Even if you somehow manage to interact with the website in a physical manner, most people will have no idea what you are talking about when you ask for their public key. Try asking your bank's public key next time you walk into a branch...
Managing a handful a public keys of people you've met is possible, but there's generally a large amount of websites you can visit. There's a point where you wouldn't want to manage a list, especially when using multiple machines, for example.
On top of this, you generally remember someone's face when you see them later. In contrast, a website can change its public key (typically every year, but sometimes much more often). You'd still have a to find a way for them to tell you about this change in a manner you can trust.
I interact with them solely digitally. I start with no reason to trust them, but gain trust over time. I only really need to make sure someone doesn't impersonate them, so I just check that it is the same key each time.
Trusting a website is unfortunately much more binary than progressively building trust with someone.
There's an expectation of wanting every interaction, even the first one, not to have been intercepted and altered by a MITM attack.
A friend refers me to a site. I can get the key from them.
The CA system is very hierarchical. To some extent, it's a particular case of the Web-of-Trust system, where you can delegate trust to people you know, who in turn will delegate trust in people they know, and so on.
WoT is a valid system, but it comes with its own problems:
- Trusting someone's identity is real doesn't imply that this person is generally trustworthy: it's not because you know someone's real name that they're not going to lie about someone else's identity.
- As you said, you'd solve that problem by getting the key from someone you know to be a friend, but how would you know this friend has made the relevant identity checks rigorously?
Essentially, the set of people whose identity I know is a superset of the people I generally trust to have good intentions, which is itself a superset of the people I believe to be sufficiently competent to check other people's identity too.
Modelling trust and trust delegation can get complex very quickly when you take these parameters into account.
The purpose of the CA is to be an entity that you can trust have vetted what they put in their certificates properly. Of course, they fail at their job once in a while, but it's a reasonable compromise in order to make it sufficiently simple to be widely usable. More complex models would require much more complex user interfaces and explanation to the users. I think many of users would find the complexity overwhelming, and end up discarding any warnings (which would be worse in the end).

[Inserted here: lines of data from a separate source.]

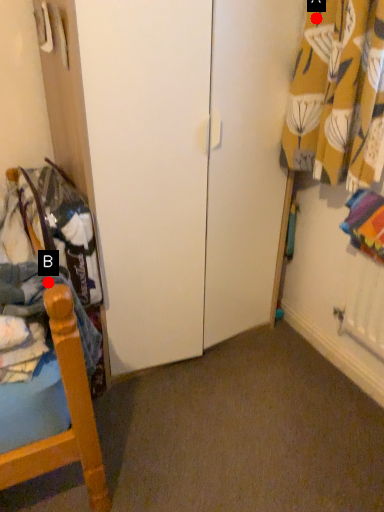
Question: Two points are circled on the image, labeled by A and B beside each circle. Among these points, which one is nearest to the camera?

Choices:
 (A) A is closer
 (B) B is closer

Answer: (B)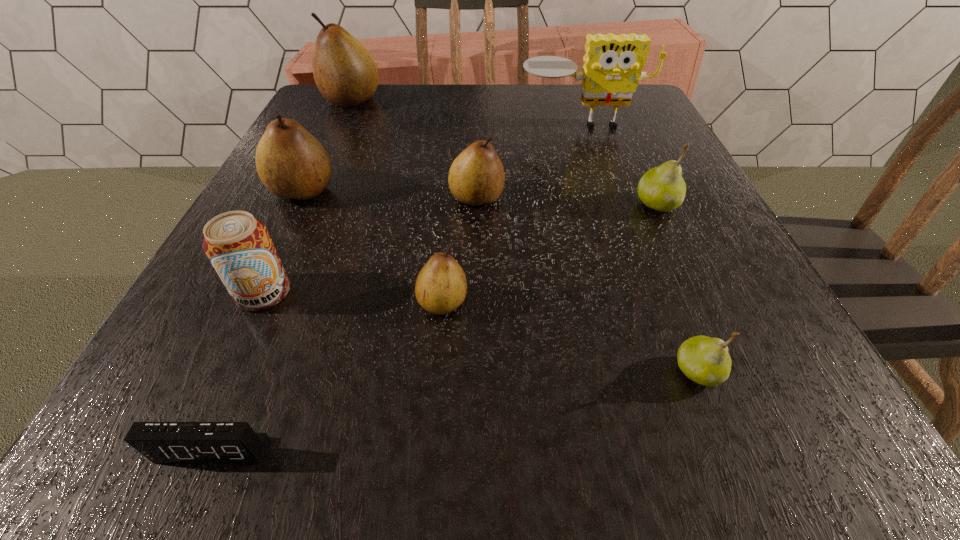
Where is `the nearest pear`? the nearest pear is located at coordinates (706, 361).

This screenshot has height=540, width=960. I want to click on the nearest object, so click(x=160, y=442).

I want to click on alarm clock, so click(x=160, y=442).

Identify the location of free spot located on the right of the farthest brown pear. This screenshot has width=960, height=540. (401, 100).

The width and height of the screenshot is (960, 540). What are the coordinates of `free space located on the front-facing side of the sponge` in the screenshot? It's located at (628, 256).

Find the location of a particular element. The image size is (960, 540). free space located 0.160m on the right of the fifth shortest pear is located at coordinates pos(422,191).

What are the coordinates of `free location located 0.100m on the back of the bigger green pear` in the screenshot? It's located at (637, 163).

Find the location of `free space located on the back of the second smallest brown pear`. free space located on the back of the second smallest brown pear is located at coordinates (477, 98).

You are a GUI agent. You are given a task and a screenshot of the screen. Output one action in this format:
    pyautogui.click(x=<x>, y=<y>)
    Task: Click on the blank area located 0.170m on the front of the beer can
    The height and width of the screenshot is (540, 960).
    Given the screenshot: What is the action you would take?
    pyautogui.click(x=201, y=430)

You are a GUI agent. You are given a task and a screenshot of the screen. Output one action in this format:
    pyautogui.click(x=<x>, y=<y>)
    Task: Click on the free spot located 0.310m on the left of the smallest brown pear
    
    Given the screenshot: What is the action you would take?
    click(x=201, y=302)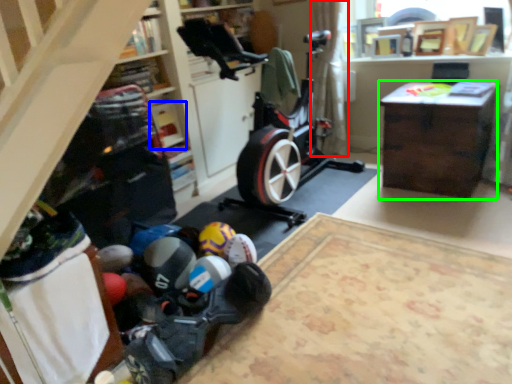
Question: Which object is the closest to the curtain (highlighted by a red box)? Choose among these: shelf (highlighted by a blue box) or desk (highlighted by a green box).

Choices:
 (A) shelf
 (B) desk

Answer: (B)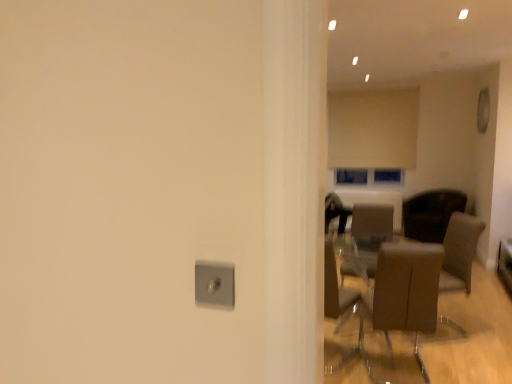
Question: Which direction should I rotate to look at brown leather chair at center, acting as the second chair starting from the front, — up or down?

Choices:
 (A) up
 (B) down

Answer: (B)

Question: From the image's perspective, would you say brown leather chair at center-right, which is the 3th chair from left to right, is shown under brown fabric armchair at right?

Choices:
 (A) no
 (B) yes

Answer: (A)

Question: Does brown leather chair at center-right, which appears as the first chair when viewed from the back, appear on the right side of brown fabric armchair at right?

Choices:
 (A) no
 (B) yes

Answer: (B)

Question: Is brown leather chair at center-right, which is the 3th chair from left to right, closer to camera compared to brown fabric armchair at right?

Choices:
 (A) no
 (B) yes

Answer: (A)

Question: Is brown leather chair at center-right, the third chair from the front, smaller than brown fabric armchair at right?

Choices:
 (A) no
 (B) yes

Answer: (A)

Question: From a real-world perspective, is brown leather chair at center-right, which is the 3th chair from left to right, on top of brown fabric armchair at right?

Choices:
 (A) yes
 (B) no

Answer: (A)

Question: Considering the relative positions of white textured radiator at center and beige fabric curtain at upper center in the image provided, is white textured radiator at center to the right of beige fabric curtain at upper center from the viewer's perspective?

Choices:
 (A) yes
 (B) no

Answer: (B)

Question: Is white textured radiator at center closer to the viewer compared to beige fabric curtain at upper center?

Choices:
 (A) no
 (B) yes

Answer: (A)

Question: Is white textured radiator at center taller than beige fabric curtain at upper center?

Choices:
 (A) yes
 (B) no

Answer: (B)

Question: Can you confirm if white textured radiator at center is thinner than beige fabric curtain at upper center?

Choices:
 (A) yes
 (B) no

Answer: (A)

Question: Is white textured radiator at center wider than beige fabric curtain at upper center?

Choices:
 (A) yes
 (B) no

Answer: (B)

Question: Is white textured radiator at center directly adjacent to beige fabric curtain at upper center?

Choices:
 (A) yes
 (B) no

Answer: (B)

Question: Considering the relative sizes of brown fabric armchair at right and brown leather chair at center-right, which is the 3th chair from left to right, in the image provided, is brown fabric armchair at right shorter than brown leather chair at center-right, which is the 3th chair from left to right,?

Choices:
 (A) no
 (B) yes

Answer: (A)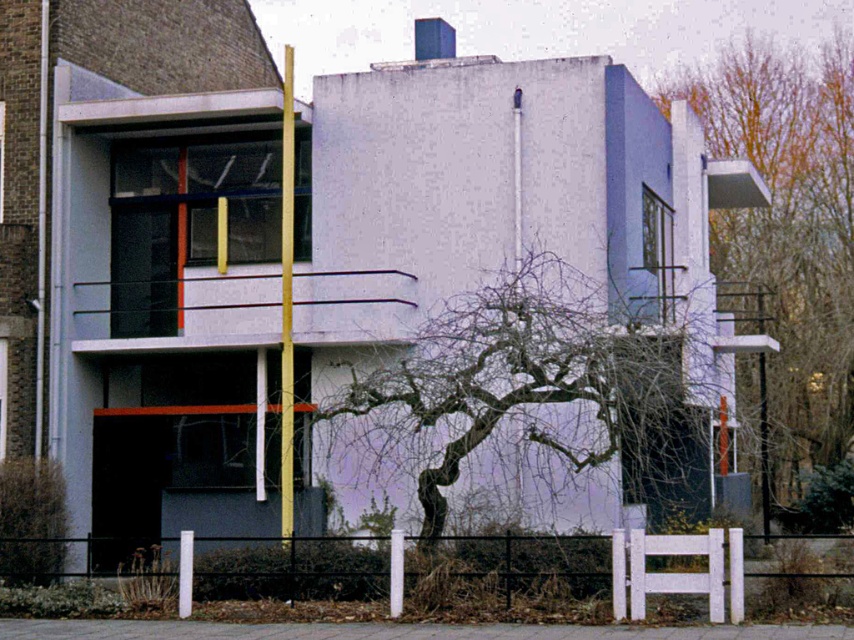
You are standing in front of the modernist building and want to take a photo of the bare branches at center and the white painted wood fence at lower center. Which object will appear larger in the photo?

The bare branches at center will appear larger in the photo because it is closer to the viewer than the white painted wood fence at lower center.

You are standing in front of the modernist building and want to take a photo of the golden pole. Where should you position yourself to ensure the bare branches at center are not blocking the view?

To avoid the bare branches at center blocking the view of the golden pole, position yourself such that the golden pole is not at point (534, 387), which is where the bare branches are located.

You are an architect analyzing the modernist building. You notice two sets of bare branches in the image. Which set, the bare branches at center or the bare branches at upper right, is shorter in height?

The bare branches at center is not as tall as bare branches at upper right, so the bare branches at center is shorter in height.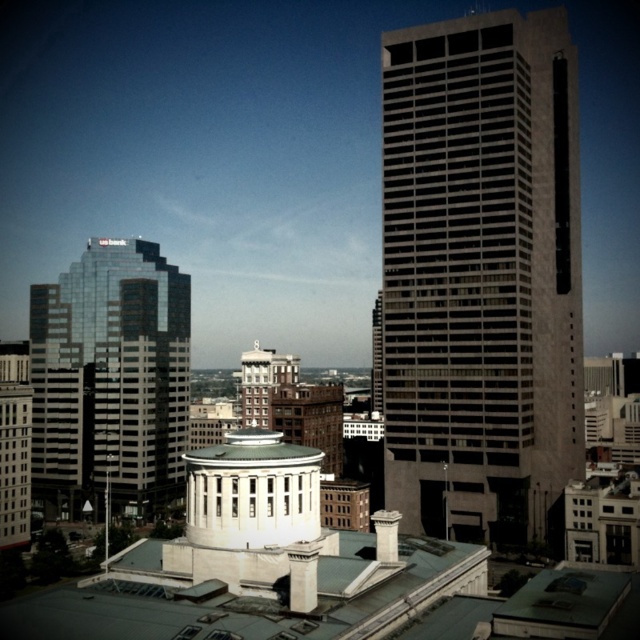
Does gray concrete skyscraper at center have a larger size compared to reflective glass skyscraper at left?

Correct, gray concrete skyscraper at center is larger in size than reflective glass skyscraper at left.

Is gray concrete skyscraper at center shorter than reflective glass skyscraper at left?

No.

Is point (444, 244) closer to camera compared to point (67, 426)?

Yes.

You are a GUI agent. You are given a task and a screenshot of the screen. Output one action in this format:
    pyautogui.click(x=<x>, y=<y>)
    Task: Click on the gray concrete skyscraper at center
    The width and height of the screenshot is (640, 640).
    Given the screenshot: What is the action you would take?
    pyautogui.click(x=481, y=275)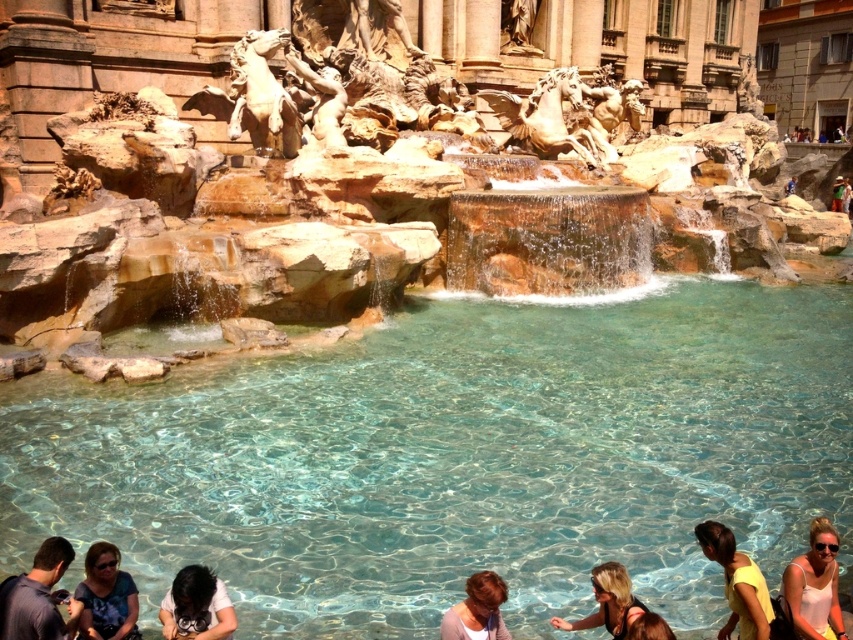
Between yellow matte shirt at lower right and brown leather bag at lower center, which one is positioned lower?

brown leather bag at lower center is lower down.

Is point (695, 532) farther from camera compared to point (650, 612)?

That is True.

Is point (752, 573) more distant than point (642, 618)?

That is True.

Image resolution: width=853 pixels, height=640 pixels. Identify the location of yellow matte shirt at lower right. (737, 582).

Does dark gray shirt at lower left have a lesser width compared to light brown hair at lower center?

In fact, dark gray shirt at lower left might be wider than light brown hair at lower center.

Between dark gray shirt at lower left and light brown hair at lower center, which one is positioned higher?

Positioned higher is dark gray shirt at lower left.

This screenshot has width=853, height=640. What do you see at coordinates (38, 596) in the screenshot?
I see `dark gray shirt at lower left` at bounding box center [38, 596].

You are a GUI agent. You are given a task and a screenshot of the screen. Output one action in this format:
    pyautogui.click(x=<x>, y=<y>)
    Task: Click on the dark gray shirt at lower left
    The height and width of the screenshot is (640, 853).
    Given the screenshot: What is the action you would take?
    pyautogui.click(x=38, y=596)

Who is lower down, black swimsuit at lower center or brown leather bag at lower center?

black swimsuit at lower center is lower down.

Is black swimsuit at lower center to the left of brown leather bag at lower center from the viewer's perspective?

Correct, you'll find black swimsuit at lower center to the left of brown leather bag at lower center.

This screenshot has height=640, width=853. In order to click on black swimsuit at lower center in this screenshot , I will do `click(608, 602)`.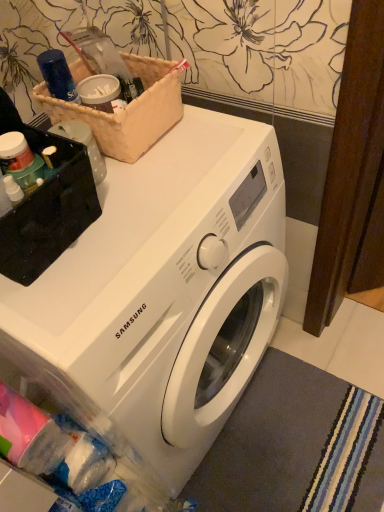
I want to click on free space above gray soft carpet at lower right (from a real-world perspective), so click(294, 445).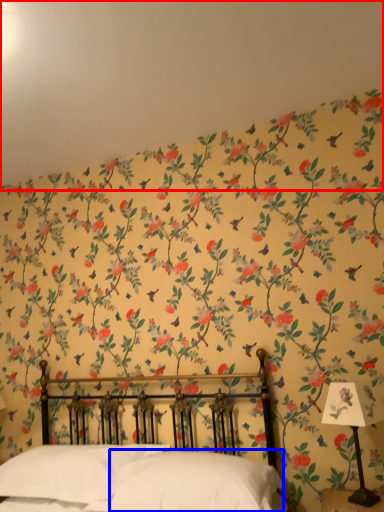
Question: Which point is closer to the camera, backdrop (highlighted by a red box) or pillow (highlighted by a blue box)?

Choices:
 (A) backdrop
 (B) pillow

Answer: (A)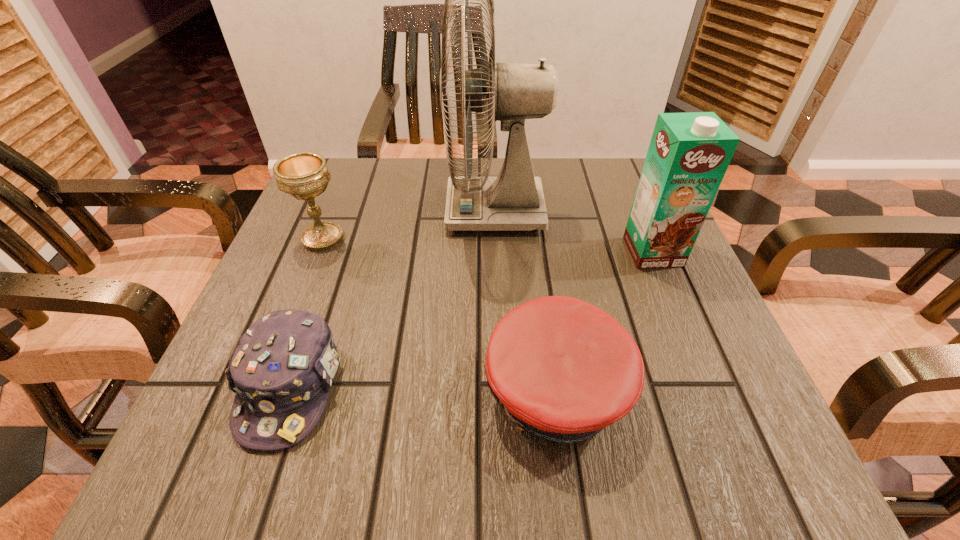
Identify the location of blank area in the image that satisfies the following two spatial constraints: 1. on the front side of the fourth shortest object; 2. on the front-facing side of the right headwear. (710, 390).

Image resolution: width=960 pixels, height=540 pixels. Find the location of `vacant space that satisfies the following two spatial constraints: 1. on the front-facing side of the fan; 2. on the back side of the carton`. vacant space that satisfies the following two spatial constraints: 1. on the front-facing side of the fan; 2. on the back side of the carton is located at coordinates (496, 252).

I want to click on vacant area that satisfies the following two spatial constraints: 1. on the front-facing side of the tallest object; 2. on the front-facing side of the left headwear, so click(x=502, y=386).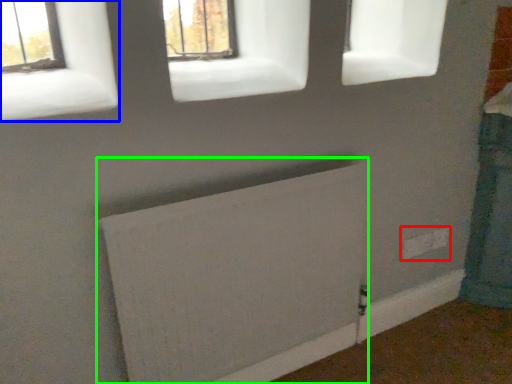
Question: Considering the real-world distances, which object is closest to electric outlet (highlighted by a red box)? window (highlighted by a blue box) or radiator (highlighted by a green box).

Choices:
 (A) window
 (B) radiator

Answer: (B)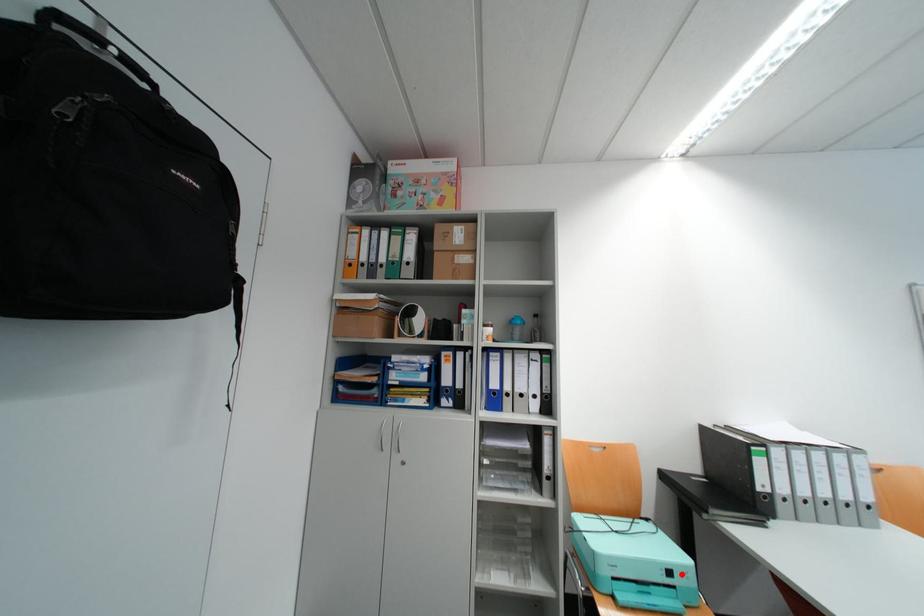
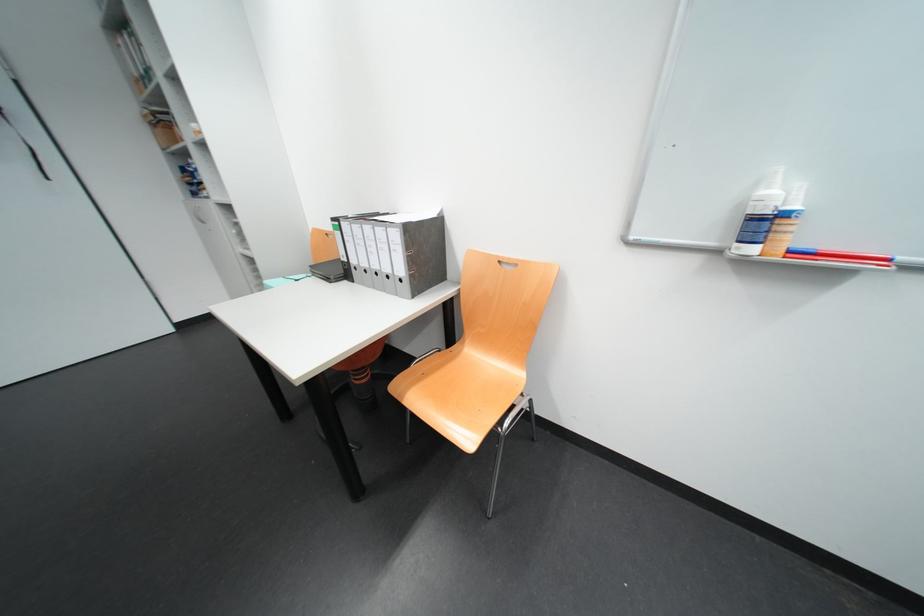
Question: I am providing you with two images of the same scene from different viewpoints. A red point is marked on the first image. Can you still see the location of the red point in image 2?

Choices:
 (A) Yes
 (B) No

Answer: (B)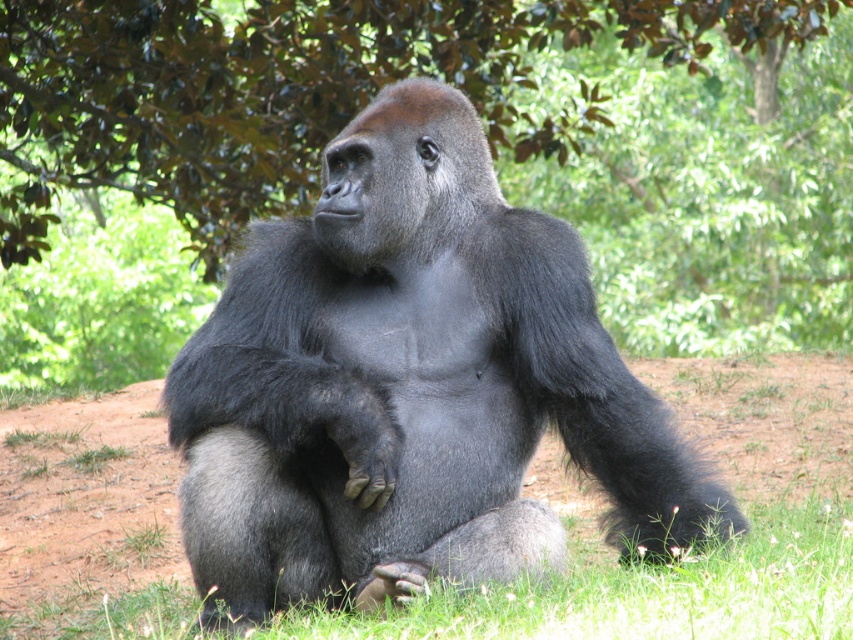
Which is in front, point (308, 51) or point (109, 435)?

Point (109, 435) is in front.

Can you confirm if green leafy tree at upper center is positioned below brown soil at center?

No, green leafy tree at upper center is not below brown soil at center.

Is point (668, 81) behind point (93, 474)?

That is True.

Where is `green leafy tree at upper center`? The height and width of the screenshot is (640, 853). green leafy tree at upper center is located at coordinates (485, 128).

Which is behind, point (233, 132) or point (665, 518)?

The point (233, 132) is more distant.

Who is positioned more to the left, green leafy tree at upper center or dark gray fur gorilla at center?

Positioned to the left is dark gray fur gorilla at center.

Between point (647, 253) and point (361, 504), which one is positioned behind?

The point (647, 253) is more distant.

At what (x,y) coordinates should I click in order to perform the action: click on green leafy tree at upper center. Please return your answer as a coordinate pair (x, y). Image resolution: width=853 pixels, height=640 pixels. Looking at the image, I should click on (485, 128).

Is dark gray fur gorilla at center bigger than brown soil at center?

Yes, dark gray fur gorilla at center is bigger than brown soil at center.

Consider the image. Which is more to the left, dark gray fur gorilla at center or brown soil at center?

From the viewer's perspective, dark gray fur gorilla at center appears more on the left side.

Who is more forward, (347, 310) or (671, 579)?

Point (671, 579) is in front.

Locate an element on the screen. The width and height of the screenshot is (853, 640). dark gray fur gorilla at center is located at coordinates (410, 387).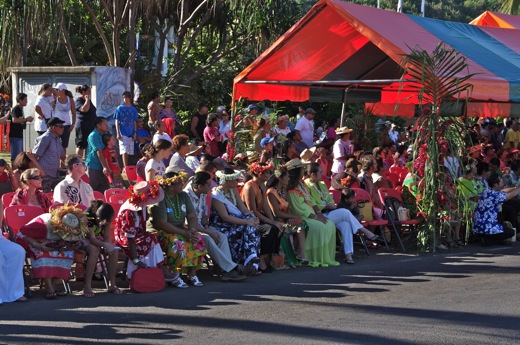
Where is `red chairs`? The image size is (520, 345). red chairs is located at coordinates (18, 212), (5, 197), (45, 196), (100, 196), (108, 190), (119, 198), (129, 172), (372, 219), (384, 194), (168, 123).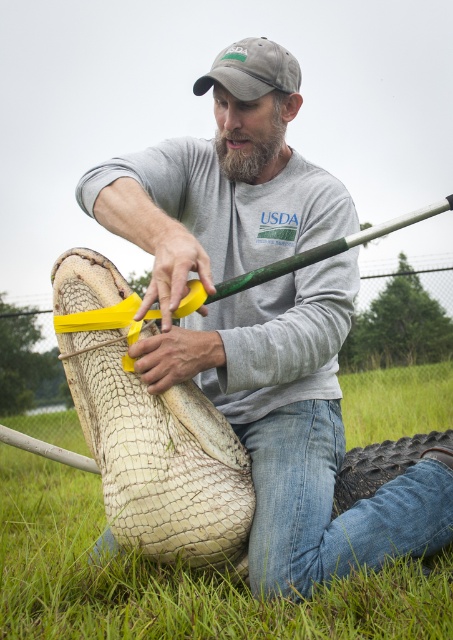
Looking at this image, you are a wildlife researcher observing the scene. You need to determine which object is bigger between the leather textured boot at center and the gray fabric cap at upper center. Which one is larger?

The leather textured boot at center is larger in size than the gray fabric cap at upper center.

You are a photographer trying to capture a clear photo of the gray fabric cap at upper center and the leather textured boot at center. Since you can only focus on one object at a time, which object should you focus on to ensure the other is still in the frame?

Of course, there are ways to mitigate some of the problems with CAs (e.g. intermediate notary systems), but there ultimately needs to be a judgement call by the user. The CA system is far from perfect.
How does a website having a CA certificate make me trust it more than if it doesn't?
The website itself doesn't have a CA certificate as such, it has a certificate issued by a CA. It's not about trusting the website itself, but it's about trusting that the website's identity is who it says it is (and that it's the hostname you are looking for).
Of course this only moves the bootstrapping one step further: why would you trust the CA certificates bundled with your browser or OS?